Libya says Sarkozy campaign funding letter 'fake'
TRIPOLI - Agence France-Presse
Demonstrators use their fingers in the place of the nose on images of Nicolas Sarkozy, France's President and UMP party candidate for the 2012 French presidential election, referring to him as Pinocchio during the traditional labour union Labour Day march in Paris May 1, 2012. REUTERS photo
A letter in which Moammar Gadhafi's regime agreed to fund French President Nicolas Sarkozy's 2007 election campaign appears to be fake, Libya's National Transitional Council said on Wednesday."We think that the letter is fake," NTC chief Mustafa Abdel Jalil told a news conference in Tripoli.
Mediapart website last month posted what it said was a 2006 document signed by Gadhafi's foreign intelligence chief Mussa Kussa referring to an "agreement in principle to support the campaign for the candidate for the presidential elections, Nicolas Sarkozy, for a sum equivalent to 50 million euros." At the news conference, Abdel Jalil also called on France to help Libya extradite Bashir Saleh, a former Libyan official who was implicated in the alleged campaign scandal.

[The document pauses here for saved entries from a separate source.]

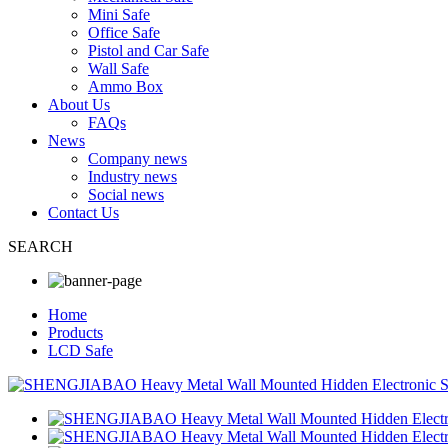
Mini Safe
Office Safe
Pistol and Car Safe
Wall Safe
Ammo Box
About Us
FAQs
News
Company news
Industry news
Social news
Contact Us
SEARCH
Home
Products
LCD Safe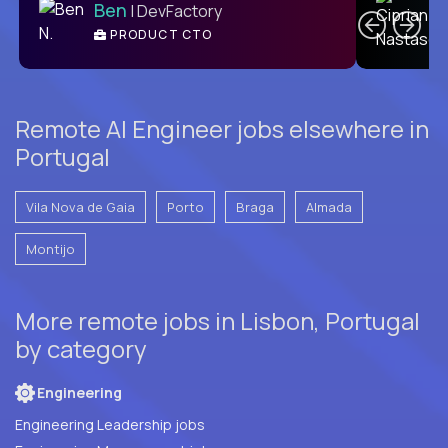
Ben
| DevFactory
PRODUCT CTO
E
Remote AI Engineer jobs elsewhere in
Portugal
Vila Nova de Gaia
Porto
Braga
Almada
Montijo
More remote jobs in Lisbon, Portugal
by category
Engineering
Engineering Leadership jobs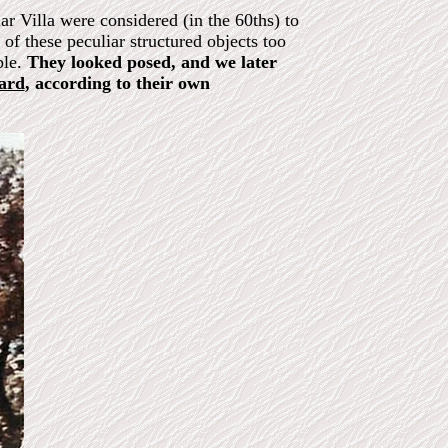
r Villa were considered (in the 60ths) to
of these peculiar structured objects too
ble.
They looked posed, and we later
oard
, according to their own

The letter, which Sarkozy has dismissed as a "crude forgery", was addressed to Saleh, Gadhafi's former chief of staff and head of Libya's $40 billion sovereign wealth fund, who currently resides in France.
Kussa from exile in Doha has also dismissed the document as a fake.
"These are media leaks that started in France," said Jalil. "We in the government do not have official information about this but if we have precise information we will release it with transparency."